Traditional Rakija

The Balkan region all shares a traditional drink- rakija is a strong spirit served in most cafes and all bars in the Balkan region. It can be found in most every household. There are many uses for rakija, a sore throat, as antiseptic, or improving the mood of guests, rakija is administered by most families in the Balkan region. A community prepared drink is served in a thin tall glass. It’s not to be sipped, or tasted, but to be shot in one go. Responding afterwards with a complement of its strength “uf…good one.” The preparation is just as communal as the celebratory uses of the beverage.
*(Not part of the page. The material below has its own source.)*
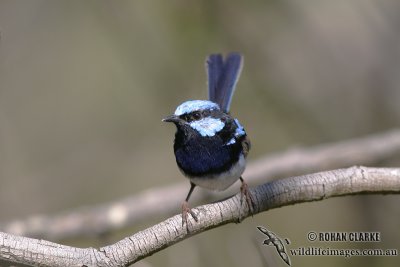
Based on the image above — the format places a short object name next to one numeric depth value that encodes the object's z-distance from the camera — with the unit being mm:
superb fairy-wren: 7055
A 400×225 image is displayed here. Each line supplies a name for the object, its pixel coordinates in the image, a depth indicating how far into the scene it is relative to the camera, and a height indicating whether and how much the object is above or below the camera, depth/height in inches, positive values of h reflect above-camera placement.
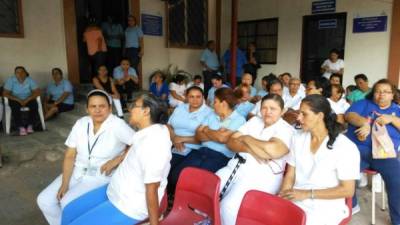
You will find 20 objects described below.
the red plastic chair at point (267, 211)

Everyone gets together with their ripest fruits including combinations of, or either plums, grapes, pears, figs, walnuts, or quince to fill wooden containers and mixed. Once fermented the contents are referred to as marc is poured into copper kettles which will be cooked in the traditional distillation method, distilled once for a gentler version and twice for the more popular higher proof version.

At meals rakija is used as an aperitif and an after-meal drink. Honey rakija is my favorite version of the drink. Other varieties to try out are thick liquor styles called višnjevac which is made from cherries, dunjovača from quince, then the orahovac from walnuts. Other options are very strong made with herbs called travarica and the šljivovica from plums, lozovača made with grapes and komovica from the stronger grape mixture.

While traveling around I’ve organized a couple recipes for rakija. The recipes are Moroccan Style Rakija Spare Ribs, Saint Ten Hotel Rakija Sour, Rakija Liqueur and Cinnamon Rakija Martini. Youtube video about drinking around Belgrade.

I also did a tour with Urban Distillery Belgrade, the video is on Youtube.

We ended up with a couple of bottles from our stay in Boljevac, I have the story of Boljevac linked here. We had to leave early due to internet issues, instead of asking for a refund we traded some of his goods. We bought tea, rakija and honey.